Я пошел в школу в шесть лет. Это был странный опыт. Так как меня держали дома, я не знал, как живут другие люди и что с ними делать. Папа дал мне свой воинский вещмешок вместо обычного портфеля. «Тебе будут завидовать», — сказал он. Но надо мной смеялись. «Ты должен себя защищать!» — сказала мама. На следующий день я так и сделал. Занятия окончились, и я направился к дому. Я увидел маму в окне, вспомнил ее совет, напал на главного обидчика и сломал ему руку. Постепенно все улеглось и начался процесс обучения. Теперь я не мог взять в толк, почему учитель расхаживает по классу, а мне это запрещено, так что я стал расхаживать вместе с ним. Он велел мне сесть на место. Там я и оставался, но при появлении на доске первых букв меня начало тошнить.
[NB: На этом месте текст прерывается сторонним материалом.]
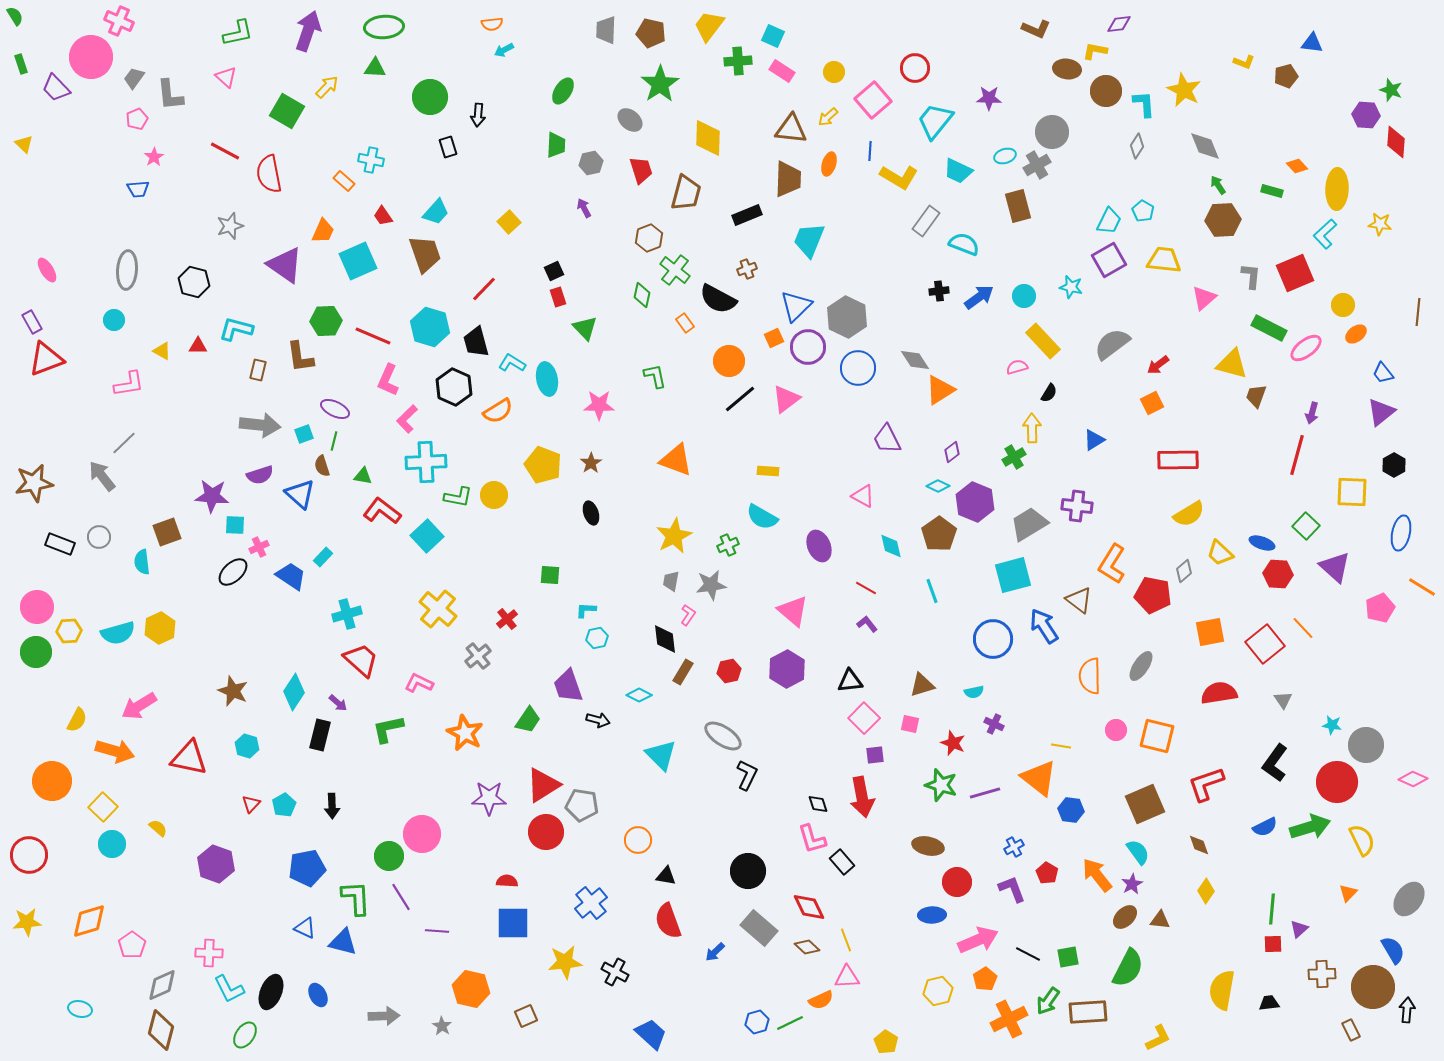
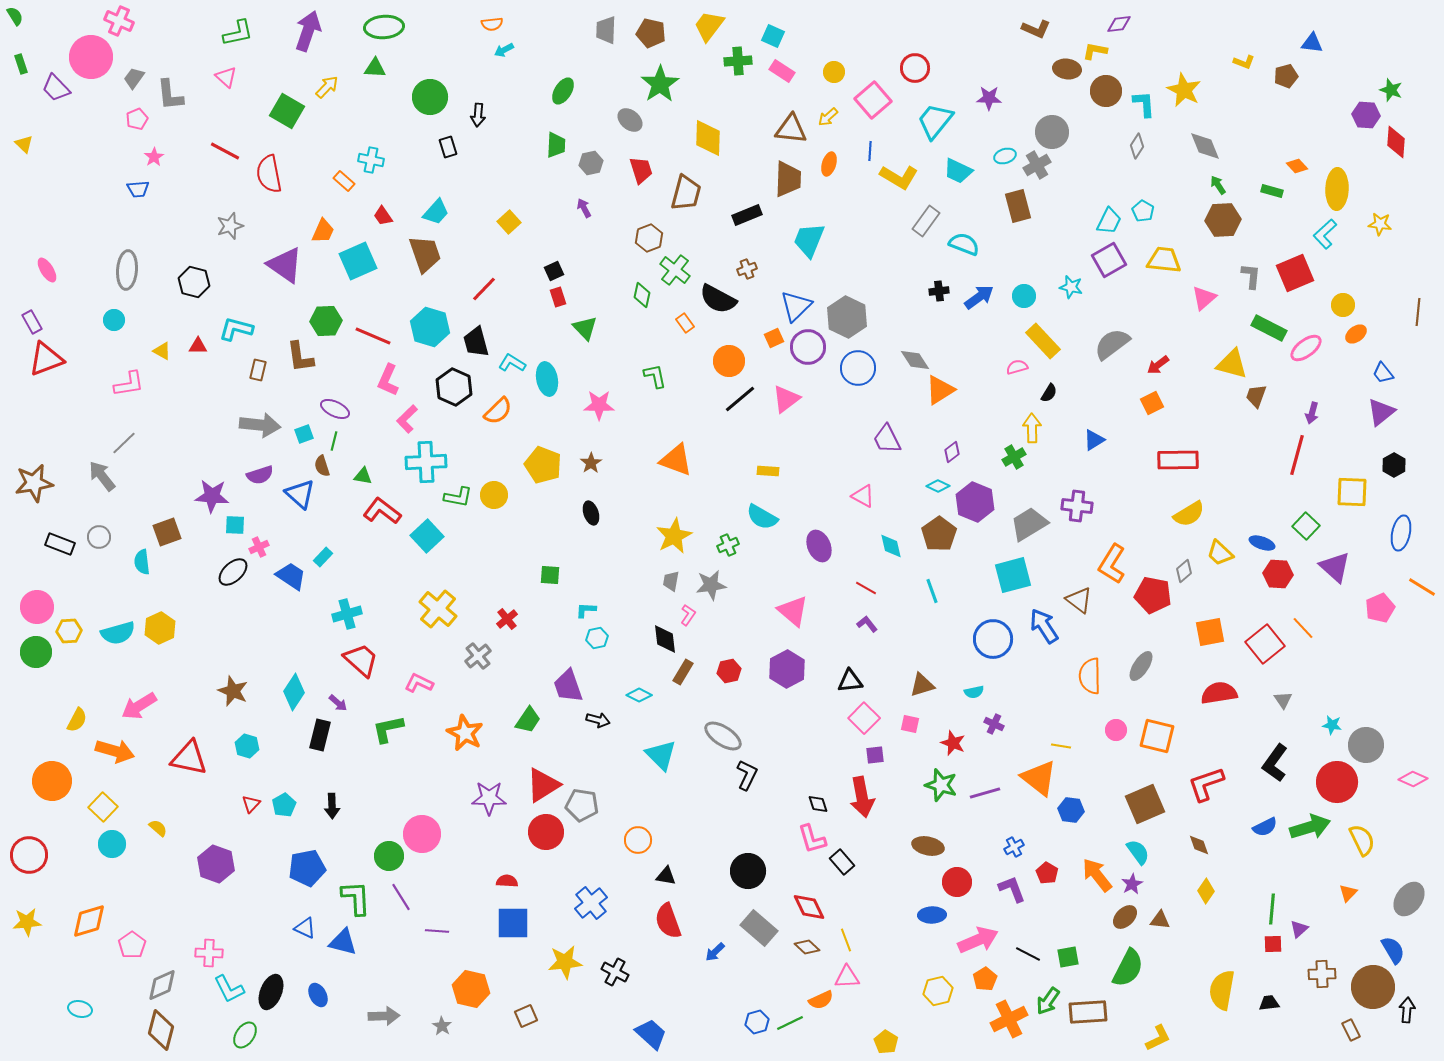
orange semicircle at (498, 411): rotated 12 degrees counterclockwise
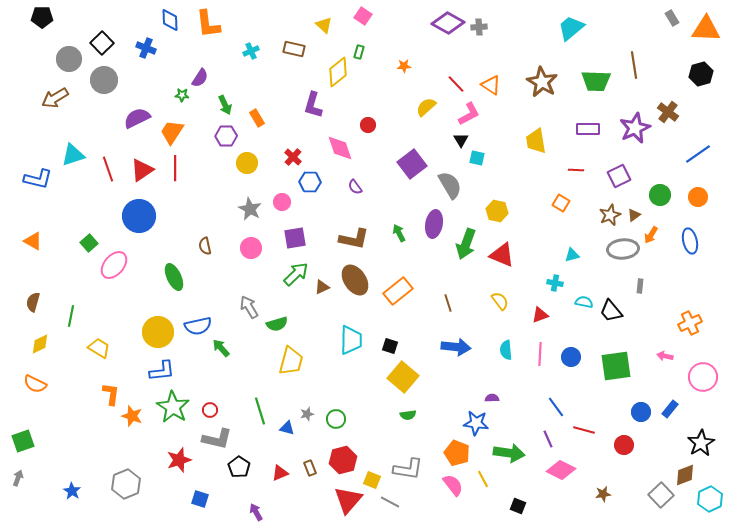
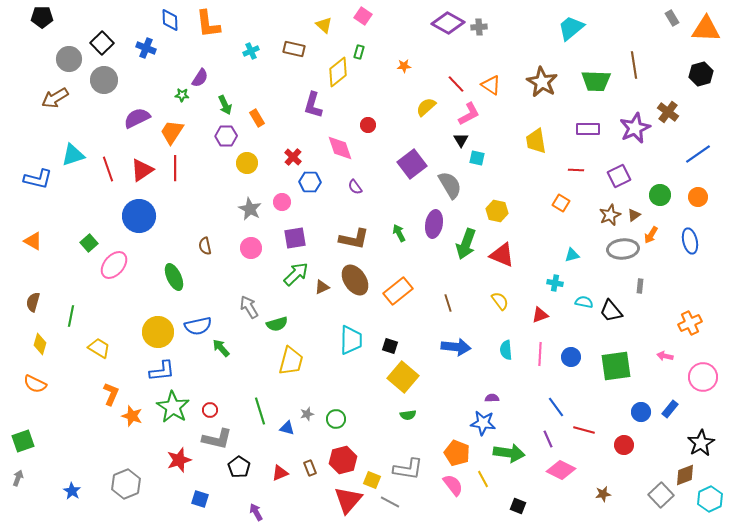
yellow diamond at (40, 344): rotated 50 degrees counterclockwise
orange L-shape at (111, 394): rotated 15 degrees clockwise
blue star at (476, 423): moved 7 px right
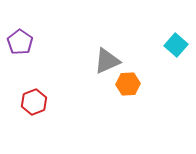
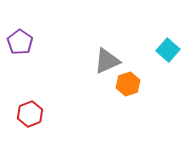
cyan square: moved 8 px left, 5 px down
orange hexagon: rotated 15 degrees counterclockwise
red hexagon: moved 4 px left, 12 px down
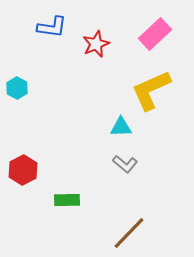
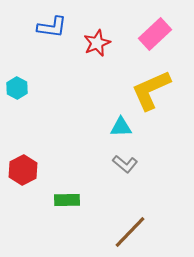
red star: moved 1 px right, 1 px up
brown line: moved 1 px right, 1 px up
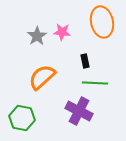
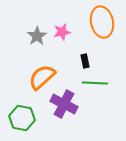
pink star: rotated 18 degrees counterclockwise
purple cross: moved 15 px left, 7 px up
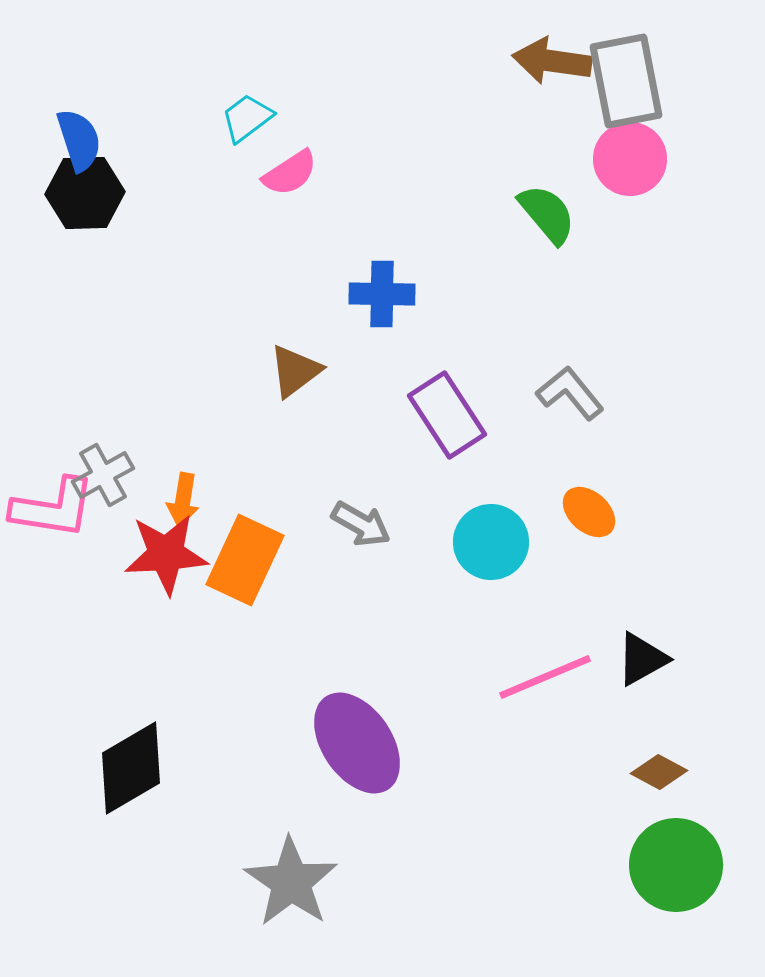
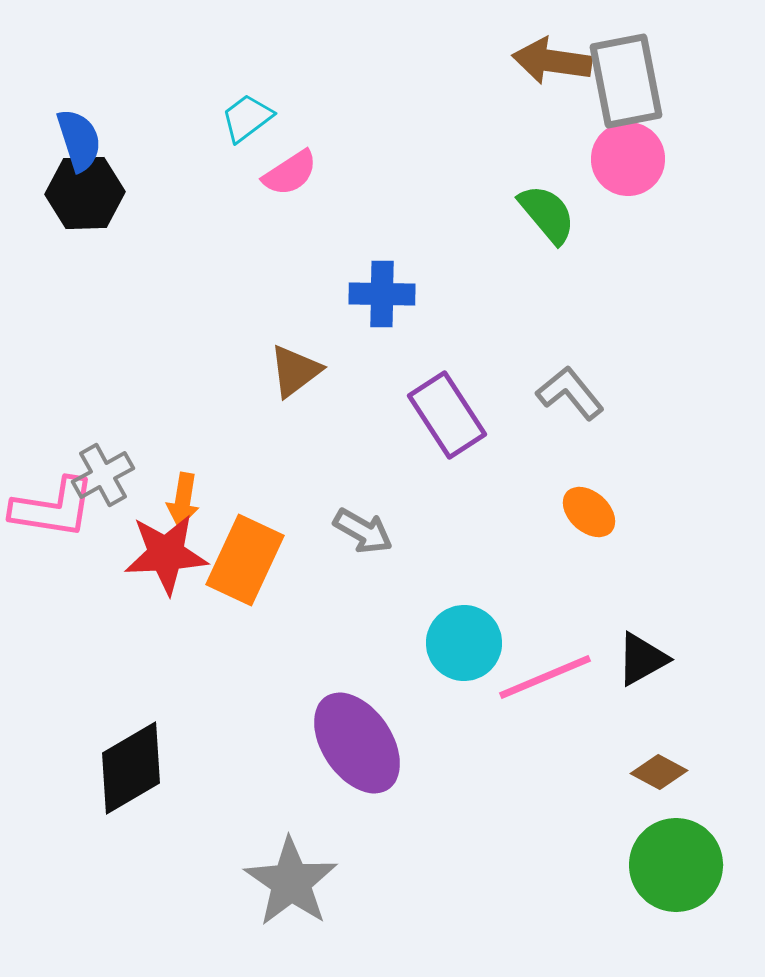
pink circle: moved 2 px left
gray arrow: moved 2 px right, 7 px down
cyan circle: moved 27 px left, 101 px down
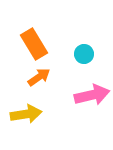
Меня отослали домой и отчистили; папа сурово предупредил: «Больше так не выступай, а то я тебе задам!» И я снова оказался в школе, сидел на своем месте и старался хранить спокойствие; учитель снова подошел к доске и написал несколько букв, и меня снова вырвало. «Он не готов к школе, — сказал учитель. — Приводите его в следующем году». «Он приспособится, — ответил папа. — Такое бывает». И так оно и вышло. После двух недель я уже привык к новой жизни и упивался ей. Два года спустя мне даже пришлось сменить класс; моя учительница, фрау Вундерер, жаловалась, что я слишком трудный для нее ученик. Не знаю, почему она пожаловалась на меня, но кажется, после этого все мои трудности улетучились. Я с ужасом воображаю, что в этой ситуации мог бы сотворить со мной американский детский психолог.